Her marriage to Sandro hadn’t made that easy—not when his family history was almost identical to hers and his glamorous sisters were always being hounded by the paparazzi.

“About two weeks after I lost Sheba,” she admitted, and he inhaled sharply, a muffled curse word dropping from his lips. “So, you see, I soon had bigger things to worry about than poor little Sheba’s fate.”

“I think I see a lot more than you want me to, Theresa,” he stated cryptically, and she raised her eyes back up to his only to be confounded by the tenderness and understanding she saw there. He handed the book back to her, and she took it with a nod, making sure to avoid all contact with his large hands. He noticed the evasion and, while his eyes narrowed, he chose not to say anything about it.

“So how casual is this business thing?” she asked, changing the subject abruptly, getting up carefully, not wanting another revealing wave of dizziness in front of him.

“Extremely casual,” he responded quietly, choosing not to challenge the blatant subject change. “Jeans, T-shirt, and a jacket will do.”

“You mean I had my hair done for nothing?” She frowned, rather disgruntled that she wouldn’t be showing off her new look in the best possible setting.

“I hardly think it was for nothing,” he protested with another one of those rare, breathtaking smiles of his. “I think the result was well worth the effort. I loved your long hair, cara, but this new chic, sleek little cut…Words fail me. You look…” He shook his head and in a quintessentially Italian gesture, raised his fingertips to his lips and kissed them to signify his approval. For some reason that struck Theresa as funny, and she stifled a giggle with her hand. Her eyes were iridescent with laughter, and he stood for a long moment, staring at her, before he cleared his throat.

“Go on, Theresa,” he prompted gently. “Meet me down here in half an hour?” She nodded at the question in his voice.




Sandro remained closemouthed about where they were going, ignoring Theresa’s increasingly desperate pleas for information. It was highly unusual for him not to tell her what to expect.
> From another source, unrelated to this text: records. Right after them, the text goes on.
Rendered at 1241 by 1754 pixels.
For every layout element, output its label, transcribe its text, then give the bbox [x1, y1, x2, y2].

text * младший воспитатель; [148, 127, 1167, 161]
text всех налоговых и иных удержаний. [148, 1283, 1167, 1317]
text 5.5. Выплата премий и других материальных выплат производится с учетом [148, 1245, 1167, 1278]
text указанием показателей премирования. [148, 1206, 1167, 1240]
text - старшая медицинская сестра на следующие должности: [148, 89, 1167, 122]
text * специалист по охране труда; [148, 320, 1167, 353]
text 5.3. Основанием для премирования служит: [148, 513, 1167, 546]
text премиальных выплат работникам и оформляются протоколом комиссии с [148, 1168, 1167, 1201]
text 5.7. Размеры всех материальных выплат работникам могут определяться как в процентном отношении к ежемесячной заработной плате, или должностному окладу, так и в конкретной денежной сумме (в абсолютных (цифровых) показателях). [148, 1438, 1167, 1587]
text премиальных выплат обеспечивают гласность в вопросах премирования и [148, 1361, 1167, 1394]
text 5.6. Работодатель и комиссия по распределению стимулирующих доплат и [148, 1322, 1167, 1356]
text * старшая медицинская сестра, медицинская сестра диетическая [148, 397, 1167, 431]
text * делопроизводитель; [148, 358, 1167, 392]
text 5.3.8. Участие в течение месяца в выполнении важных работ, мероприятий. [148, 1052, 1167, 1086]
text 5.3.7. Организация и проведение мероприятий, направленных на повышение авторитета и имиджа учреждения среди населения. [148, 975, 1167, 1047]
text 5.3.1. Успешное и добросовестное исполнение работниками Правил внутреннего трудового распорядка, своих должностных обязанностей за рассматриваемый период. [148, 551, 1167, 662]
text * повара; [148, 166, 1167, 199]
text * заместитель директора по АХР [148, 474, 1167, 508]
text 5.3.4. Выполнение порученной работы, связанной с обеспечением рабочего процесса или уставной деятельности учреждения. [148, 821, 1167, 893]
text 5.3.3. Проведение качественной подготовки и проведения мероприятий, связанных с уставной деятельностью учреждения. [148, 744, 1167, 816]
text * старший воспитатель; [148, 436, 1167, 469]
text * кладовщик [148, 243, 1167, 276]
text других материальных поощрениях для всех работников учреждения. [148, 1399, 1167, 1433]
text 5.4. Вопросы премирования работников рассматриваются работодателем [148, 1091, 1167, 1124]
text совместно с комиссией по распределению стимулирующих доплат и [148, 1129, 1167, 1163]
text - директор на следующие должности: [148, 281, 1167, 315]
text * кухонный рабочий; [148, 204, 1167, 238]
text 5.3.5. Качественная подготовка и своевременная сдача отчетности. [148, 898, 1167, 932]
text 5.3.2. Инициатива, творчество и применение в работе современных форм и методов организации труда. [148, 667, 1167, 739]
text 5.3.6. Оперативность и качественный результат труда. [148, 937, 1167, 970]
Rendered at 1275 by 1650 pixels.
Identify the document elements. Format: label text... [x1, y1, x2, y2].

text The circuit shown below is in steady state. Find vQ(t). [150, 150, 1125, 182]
He usually drilled information into her, what their hosts liked and what he wanted her to talk about. He always seemed afraid that she would mess up somehow, but he was markedly different this time. He was relaxed, and every time Theresa asked about their eventual destination, he told her not to worry about it. She peeked at his handsome profile, hating his nonchalance in the face of her edginess. He was dressed even more casually than she was, wearing name-brand sweatpants that had definitely seen better days, battered sneakers of the same brand, and a jacket to match the pants.